Similar footage apparently showing the same group was aired on the Seven Network a fortnight ago.
Immigration Minister Scott Morrison denied the allegations on Wednesday, saying people smugglers had reason to fabricate them to undermine Australia’s border protection policies.
“The Australian government is not going to put up with people sledging the Australian navy with unsubstantiated claims,” Mr Morrison told reporters in Sydney.
“There has been no police investigation in Indonesia. There has been nothing of that sort.
“These are claims that have been made which the Australian government believes … have no foundation,” he said.
However Okto George Riwu, a spokesman for Indonesia’s East Nusa Tenggara provincial police, says officers are looking into the allegations.
“We have no back-up evidence yet that they (the asylum seekers) have been abused,” he told AAP.
Police would begin the probe by searching for the boat crew, who had fled, he said.
“At the moment, we can only do humanitarian help, treating their conditions,” he said.

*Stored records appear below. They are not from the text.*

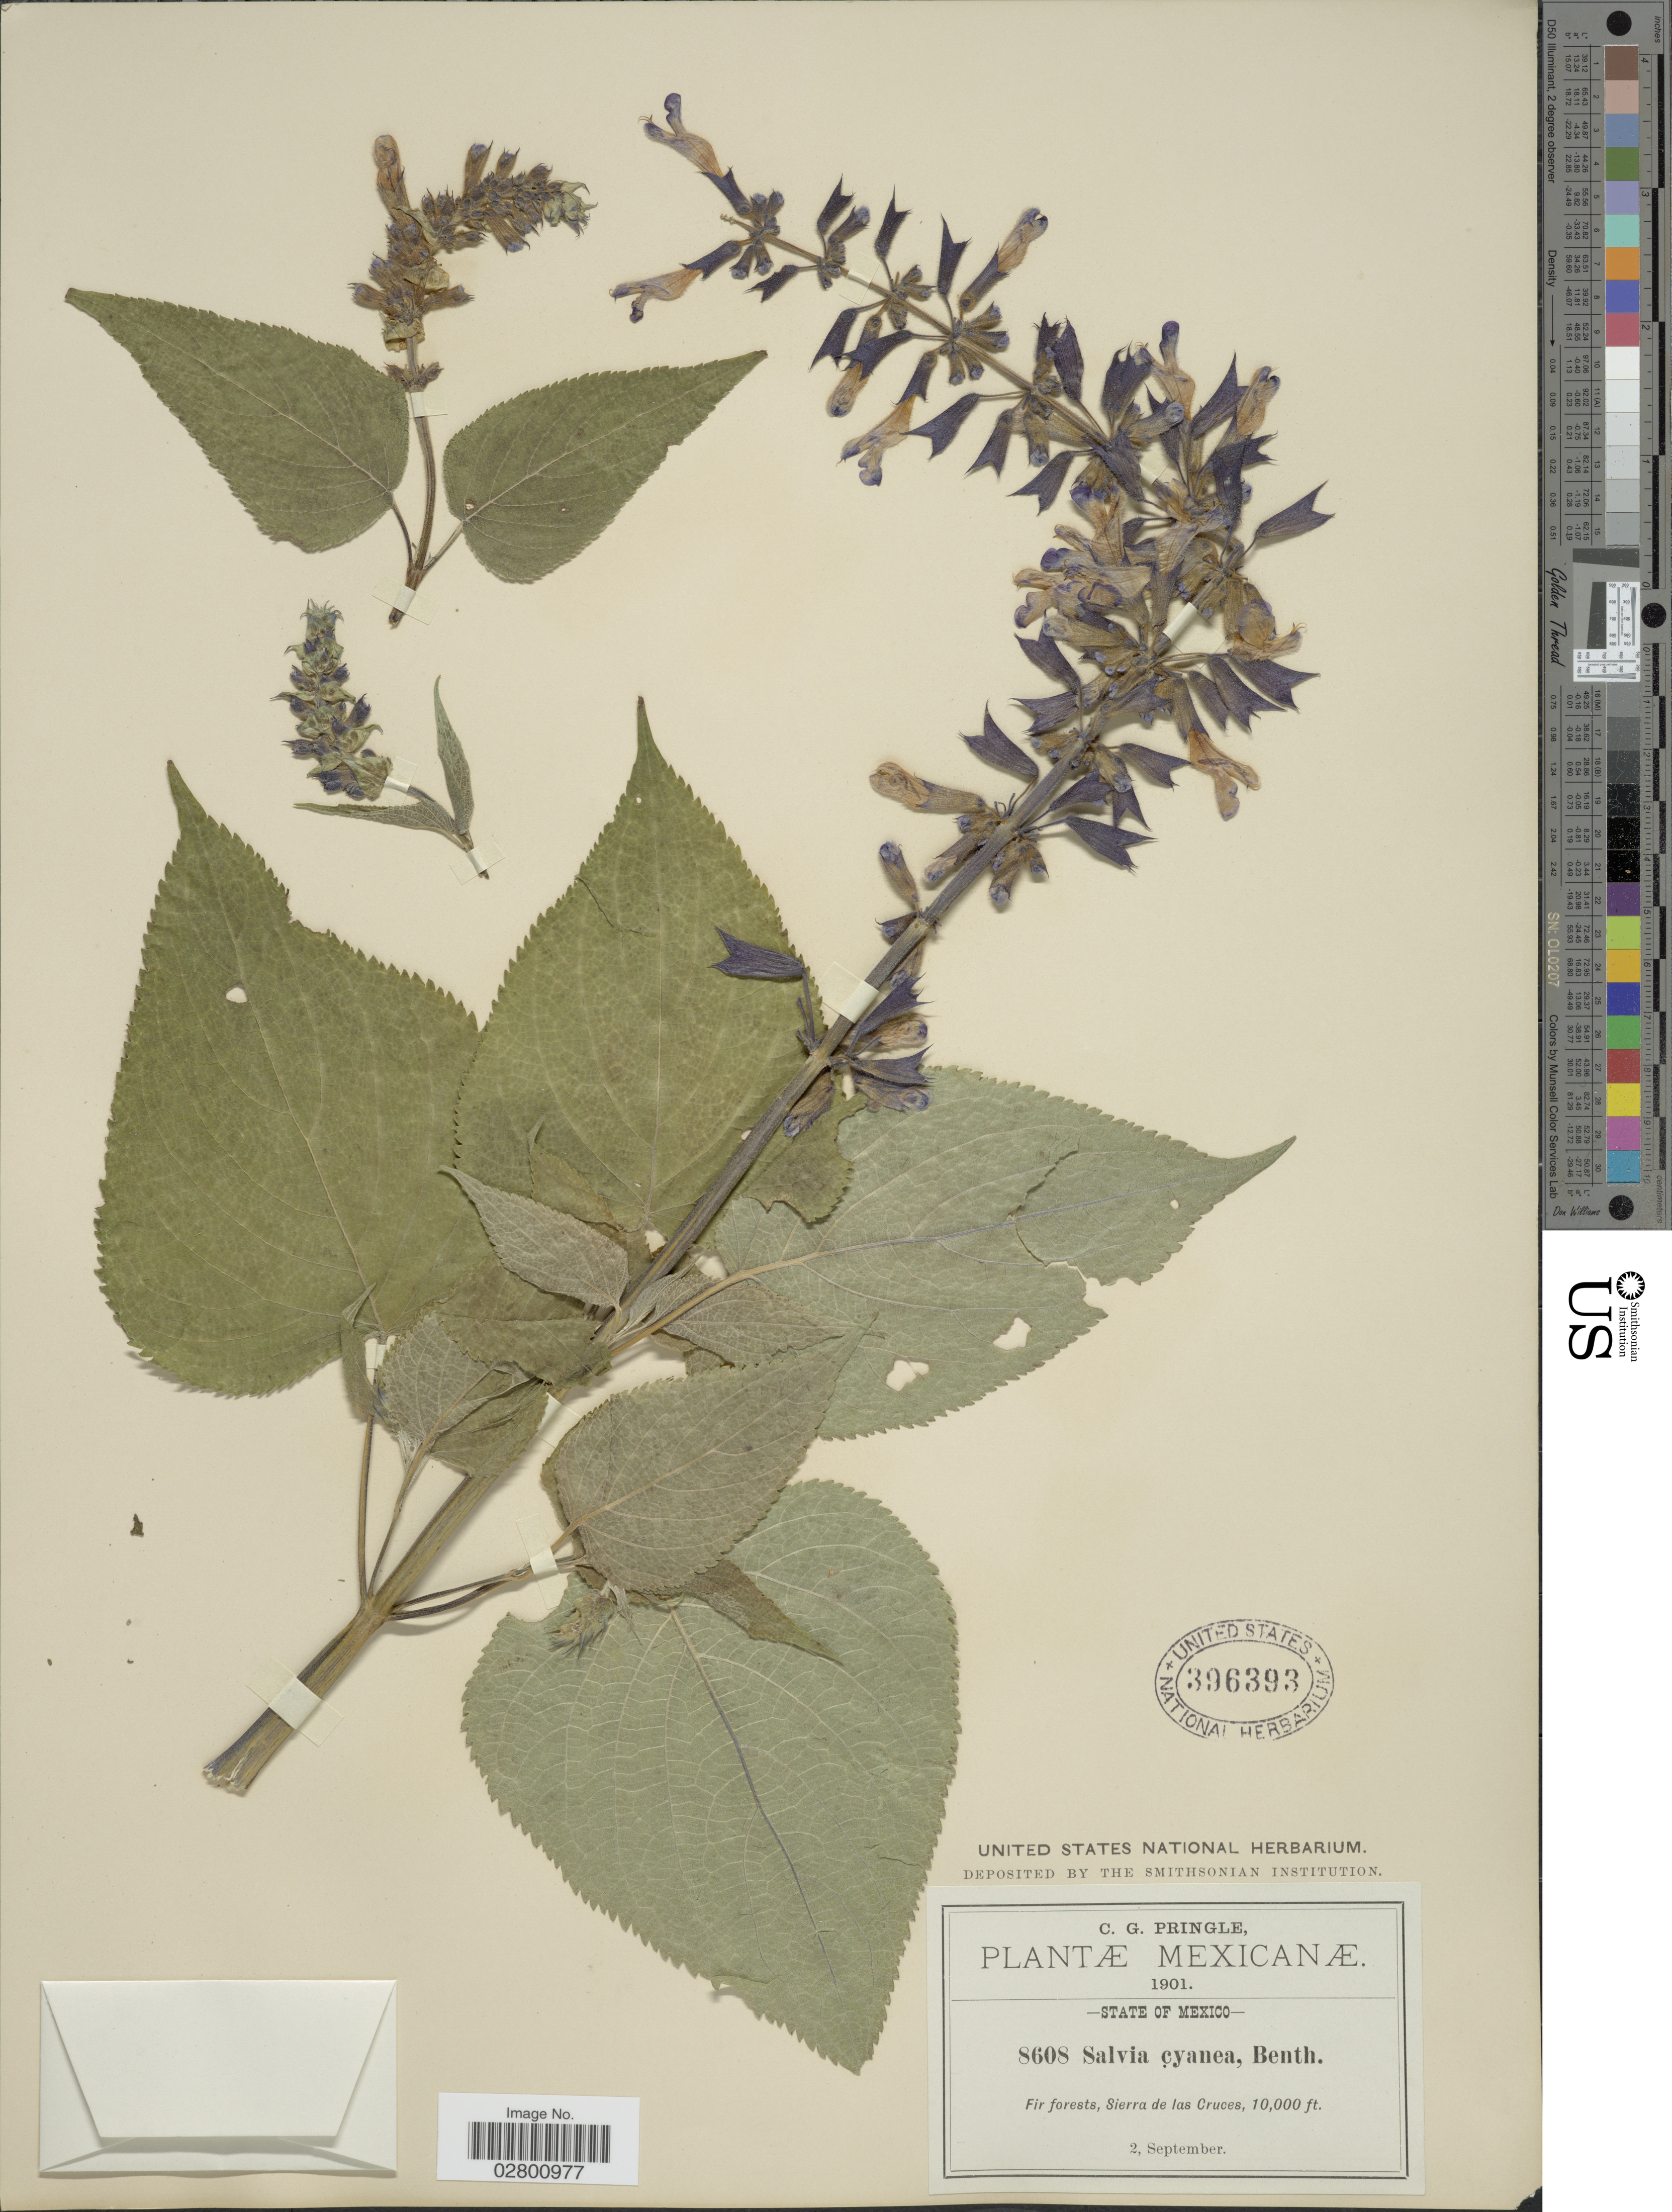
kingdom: Plantae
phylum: Tracheophyta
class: Magnoliopsida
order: Lamiales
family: Lamiaceae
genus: Salvia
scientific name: Salvia concolor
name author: Lamb. ex Benth.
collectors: C. G. Pringle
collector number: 8608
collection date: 1901-09-02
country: Mexico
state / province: México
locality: Fir forests, Sierra de las Cruces.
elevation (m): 3048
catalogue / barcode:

Navy chief Vice Admiral Ray Griggs took to Twitter to dispute the claims of mistreatment by navy personnel.
“Based on everything I know there is no basis to these allegations – none,” he tweeted.
And acting defence chief Air Marshal Mark Binskin said the safety of life was the paramount consideration during border protection operations at sea.
“I have every confidence in the dedication of our people and their ethical approach to the conduct of operations in difficult and often dangerous conditions,” he said in a statement.
“We are committed to safely executing the lawful direction of government.”
Indonesian MP Tantowi Yahya wants an Australian government investigation and awaits further information.
“But if it is true then the government of Australia has clearly violated human rights of the asylum seekers,” he told the ABC.
Opposition Leader Bill Shorten said the mistreatment reports were concerning but he praised the “extremely tough job” of navy and Customs personnel.
Meanwhile, Customs and Defence have released the terms of reference for an internal review investigating the entry of Australian vessels into Indonesian waters as part of Operation Sovereign Borders.
Mr Yahya refused to accept that the crafts had strayed unintentionally.
“The crew are very trained, plus they are equipped with very sophisticated equipment, so we cannot accept any reasons that they cross other country’s territory unintentionally,” he told the ABC.
He reiterated his views that the coalition’s policy of turning back boats to Indonesia would continue to create tensions between the two countries.